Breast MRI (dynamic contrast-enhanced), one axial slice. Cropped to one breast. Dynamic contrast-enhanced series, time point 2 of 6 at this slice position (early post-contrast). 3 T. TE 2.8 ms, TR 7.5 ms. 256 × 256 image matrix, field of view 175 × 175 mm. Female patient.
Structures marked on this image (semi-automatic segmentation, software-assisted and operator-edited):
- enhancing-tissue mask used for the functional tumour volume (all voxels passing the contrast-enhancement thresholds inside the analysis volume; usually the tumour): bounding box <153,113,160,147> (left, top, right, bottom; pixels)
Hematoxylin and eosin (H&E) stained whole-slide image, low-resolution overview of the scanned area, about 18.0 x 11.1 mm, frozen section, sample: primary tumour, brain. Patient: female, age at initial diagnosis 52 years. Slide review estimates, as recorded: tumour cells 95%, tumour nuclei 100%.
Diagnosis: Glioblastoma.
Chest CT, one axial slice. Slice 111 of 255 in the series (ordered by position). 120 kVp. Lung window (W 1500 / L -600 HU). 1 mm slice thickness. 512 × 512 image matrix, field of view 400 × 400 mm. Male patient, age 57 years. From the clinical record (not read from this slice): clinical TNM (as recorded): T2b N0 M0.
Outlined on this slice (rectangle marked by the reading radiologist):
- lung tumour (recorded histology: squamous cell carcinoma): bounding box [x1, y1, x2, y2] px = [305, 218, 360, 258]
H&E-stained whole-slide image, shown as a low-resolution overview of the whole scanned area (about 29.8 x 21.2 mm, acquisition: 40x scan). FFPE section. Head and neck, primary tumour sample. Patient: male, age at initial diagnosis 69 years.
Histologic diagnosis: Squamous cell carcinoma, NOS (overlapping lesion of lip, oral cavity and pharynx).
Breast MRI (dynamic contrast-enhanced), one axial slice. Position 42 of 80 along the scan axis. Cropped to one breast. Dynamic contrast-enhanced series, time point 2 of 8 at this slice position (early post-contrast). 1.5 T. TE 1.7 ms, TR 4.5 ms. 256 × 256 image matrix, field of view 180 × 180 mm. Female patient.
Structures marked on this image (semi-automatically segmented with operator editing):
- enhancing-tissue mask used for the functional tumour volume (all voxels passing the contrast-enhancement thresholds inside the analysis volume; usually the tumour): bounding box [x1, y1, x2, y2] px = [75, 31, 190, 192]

--------------------------------

▶ [TASK BRIEF]: An unaltered transcription of all the data above is needed.

▶ [YOUR SOLUTION]:
Breast MRI (dynamic contrast-enhanced), one axial slice. Cropped to one breast. Dynamic contrast-enhanced series, time point 2 of 6 at this slice position (early post-contrast). 3 T. TE 2.8 ms, TR 7.5 ms. 256 × 256 image matrix, field of view 175 × 175 mm. Female patient.
Structures marked on this image (semi-automatic segmentation, software-assisted and operator-edited):
- enhancing-tissue mask used for the functional tumour volume (all voxels passing the contrast-enhancement thresholds inside the analysis volume; usually the tumour): bounding box <153,113,160,147> (left, top, right, bottom; pixels)
Hematoxylin and eosin (H&E) stained whole-slide image, low-resolution overview of the scanned area, about 18.0 x 11.1 mm, frozen section, sample: primary tumour, brain. Patient: female, age at initial diagnosis 52 years. Slide review estimates, as recorded: tumour cells 95%, tumour nuclei 100%.
Diagnosis: Glioblastoma.
Chest CT, one axial slice. Slice 111 of 255 in the series (ordered by position). 120 kVp. Lung window (W 1500 / L -600 HU). 1 mm slice thickness. 512 × 512 image matrix, field of view 400 × 400 mm. Male patient, age 57 years. From the clinical record (not read from this slice): clinical TNM (as recorded): T2b N0 M0.
Outlined on this slice (rectangle marked by the reading radiologist):
- lung tumour (recorded histology: squamous cell carcinoma): bounding box [x1, y1, x2, y2] px = [305, 218, 360, 258]
H&E-stained whole-slide image, shown as a low-resolution overview of the whole scanned area (about 29.8 x 21.2 mm, acquisition: 40x scan). FFPE section. Head and neck, primary tumour sample. Patient: male, age at initial diagnosis 69 years.
Histologic diagnosis: Squamous cell carcinoma, NOS (overlapping lesion of lip, oral cavity and pharynx).
Breast MRI (dynamic contrast-enhanced), one axial slice. Position 42 of 80 along the scan axis. Cropped to one breast. Dynamic contrast-enhanced series, time point 2 of 8 at this slice position (early post-contrast). 1.5 T. TE 1.7 ms, TR 4.5 ms. 256 × 256 image matrix, field of view 180 × 180 mm. Female patient.
Structures marked on this image (semi-automatically segmented with operator editing):
- enhancing-tissue mask used for the functional tumour volume (all voxels passing the contrast-enhancement thresholds inside the analysis volume; usually the tumour): bounding box [x1, y1, x2, y2] px = [75, 31, 190, 192]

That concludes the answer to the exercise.